[Stored entries]

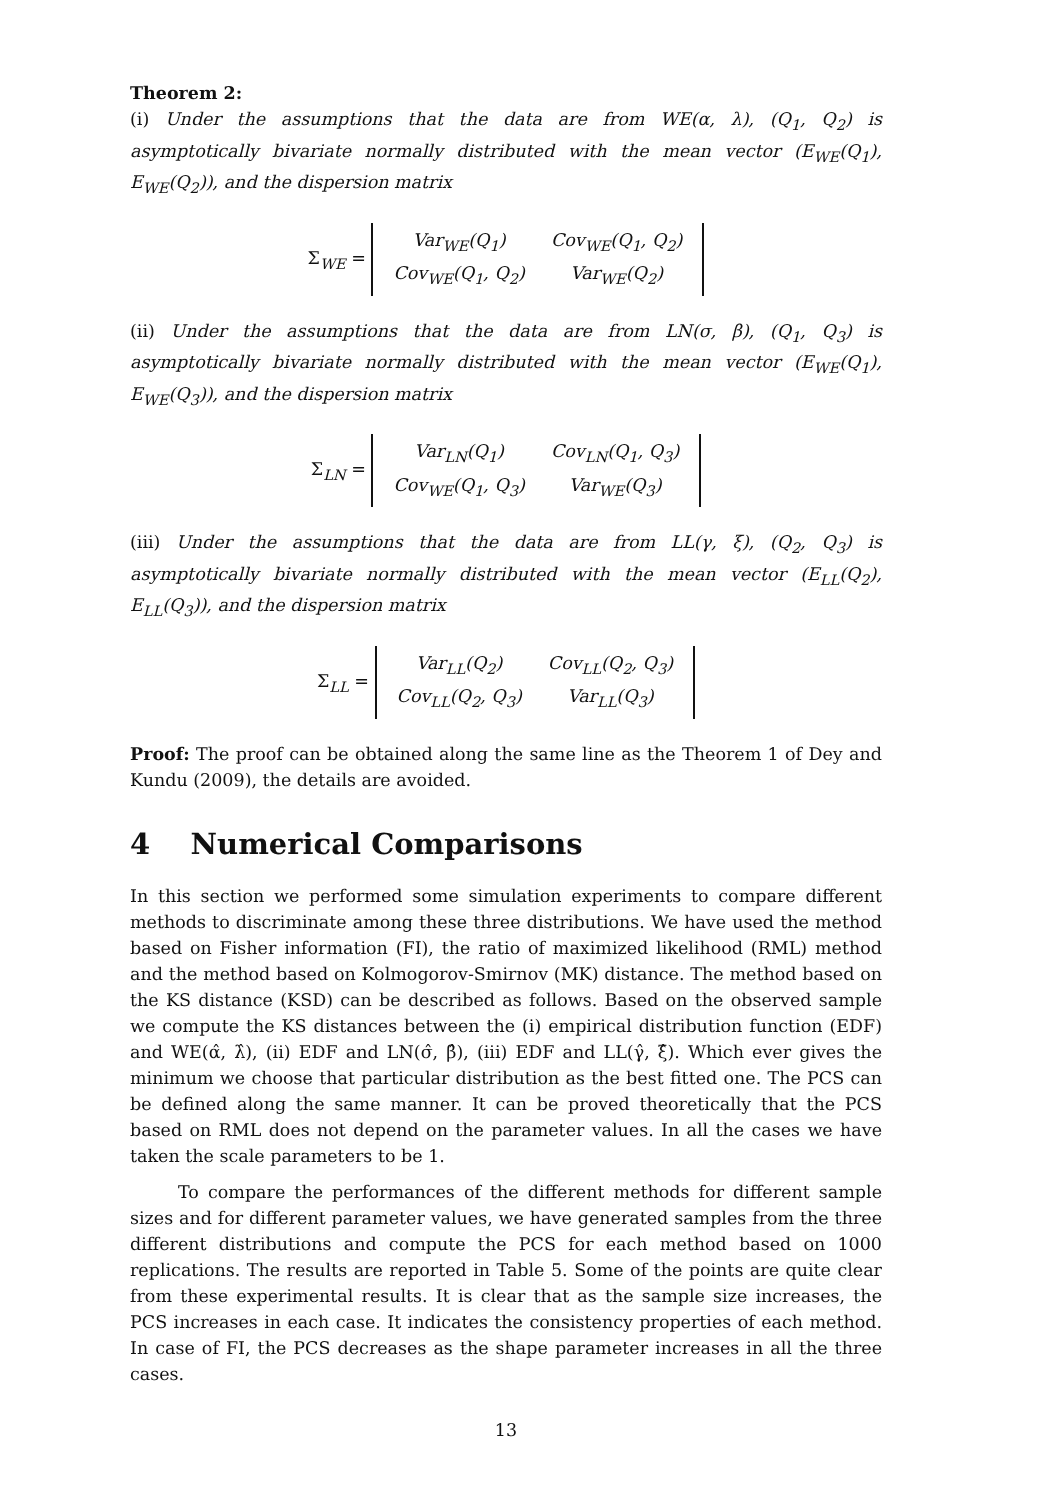Theorem 2:
(i) Under the assumptions that the data are from WE(α, λ), (Q<sub>1</sub>, Q<sub>2</sub>) is asymptotically bivariate normally distributed with the mean vector (E<sub>WE</sub>(Q<sub>1</sub>), E<sub>WE</sub>(Q<sub>2</sub>)), and the dispersion matrix
Σ<sub>WE</sub> =
| Var<sub>WE</sub>(Q<sub>1</sub>) | Cov<sub>WE</sub>(Q<sub>1</sub>, Q<sub>2</sub>) |
| Cov<sub>WE</sub>(Q<sub>1</sub>, Q<sub>2</sub>) | Var<sub>WE</sub>(Q<sub>2</sub>) |
(ii) Under the assumptions that the data are from LN(σ, β), (Q<sub>1</sub>, Q<sub>3</sub>) is asymptotically bivariate normally distributed with the mean vector (E<sub>WE</sub>(Q<sub>1</sub>), E<sub>WE</sub>(Q<sub>3</sub>)), and the dispersion matrix
Σ<sub>LN</sub> =
| Var<sub>LN</sub>(Q<sub>1</sub>) | Cov<sub>LN</sub>(Q<sub>1</sub>, Q<sub>3</sub>) |
| Cov<sub>WE</sub>(Q<sub>1</sub>, Q<sub>3</sub>) | Var<sub>WE</sub>(Q<sub>3</sub>) |
(iii) Under the assumptions that the data are from LL(γ, ξ), (Q<sub>2</sub>, Q<sub>3</sub>) is asymptotically bivariate normally distributed with the mean vector (E<sub>LL</sub>(Q<sub>2</sub>), E<sub>LL</sub>(Q<sub>3</sub>)), and the dispersion matrix
Σ<sub>LL</sub> =
| Var<sub>LL</sub>(Q<sub>2</sub>) | Cov<sub>LL</sub>(Q<sub>2</sub>, Q<sub>3</sub>) |
| Cov<sub>LL</sub>(Q<sub>2</sub>, Q<sub>3</sub>) | Var<sub>LL</sub>(Q<sub>3</sub>) |
Proof: The proof can be obtained along the same line as the Theorem 1 of Dey and Kundu (2009), the details are avoided.
4 Numerical Comparisons
In this section we performed some simulation experiments to compare different methods to discriminate among these three distributions. We have used the method based on Fisher information (FI), the ratio of maximized likelihood (RML) method and the method based on Kolmogorov-Smirnov (MK) distance. The method based on the KS distance (KSD) can be described as follows. Based on the observed sample we compute the KS distances between the (i) empirical distribution function (EDF) and WE(α̂, λ̂), (ii) EDF and LN(σ̂, β̂), (iii) EDF and LL(γ̂, ξ̂). Which ever gives the minimum we choose that particular distribution as the best fitted one. The PCS can be defined along the same manner. It can be proved theoretically that the PCS based on RML does not depend on the parameter values. In all the cases we have taken the scale parameters to be 1.
To compare the performances of the different methods for different sample sizes and for different parameter values, we have generated samples from the three different distributions and compute the PCS for each method based on 1000 replications. The results are reported in Table 5. Some of the points are quite clear from these experimental results. It is clear that as the sample size increases, the PCS increases in each case. It indicates the consistency properties of each method. In case of FI, the PCS decreases as the shape parameter increases in all the three cases.
13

**EXERCISE BRIEF**:
Transcribe exactly, please, the lines between the start of the records above and the line holding "Q<sub>2</sub>) | Var<sub>WE</sub>(Q<sub>2</sub>) |", counting both of those lines and omitting pictures.

**OUTPUT FOR THIS TASK**:
Theorem 2:
(i) Under the assumptions that the data are from WE(α, λ), (Q<sub>1</sub>, Q<sub>2</sub>) is asymptotically bivariate normally distributed with the mean vector (E<sub>WE</sub>(Q<sub>1</sub>), E<sub>WE</sub>(Q<sub>2</sub>)), and the dispersion matrix
Σ<sub>WE</sub> =
| Var<sub>WE</sub>(Q<sub>1</sub>) | Cov<sub>WE</sub>(Q<sub>1</sub>, Q<sub>2</sub>) |
| Cov<sub>WE</sub>(Q<sub>1</sub>, Q<sub>2</sub>) | Var<sub>WE</sub>(Q<sub>2</sub>) |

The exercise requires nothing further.